Where a line of the data holds the word "pinky", copy that line.

RECORDS TO USE:
+ + + + + + +

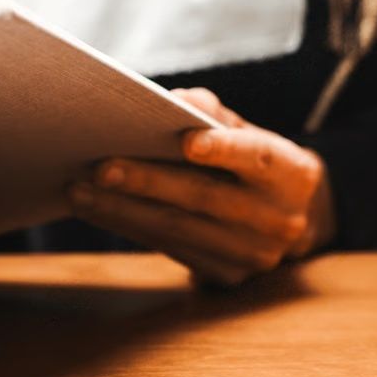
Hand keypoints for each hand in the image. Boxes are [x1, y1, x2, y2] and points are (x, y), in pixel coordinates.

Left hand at [68, 88, 335, 286]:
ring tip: (81, 191)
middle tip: (100, 167)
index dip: (224, 149)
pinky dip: (130, 228)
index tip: (186, 141)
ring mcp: (253, 255)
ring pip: (180, 230)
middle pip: (205, 198)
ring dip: (124, 211)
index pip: (258, 157)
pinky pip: (171, 250)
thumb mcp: (252, 133)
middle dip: (149, 182)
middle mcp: (278, 219)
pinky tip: (98, 210)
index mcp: (293, 174)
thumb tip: (174, 100)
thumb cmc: (259, 164)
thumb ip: (216, 115)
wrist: (296, 221)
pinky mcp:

+ + + + + + +

EXERCISE OUTPUT:
pinky dip: (130, 228)
pinky pip: (171, 250)
pinky tip: (98, 210)
pinky mcp:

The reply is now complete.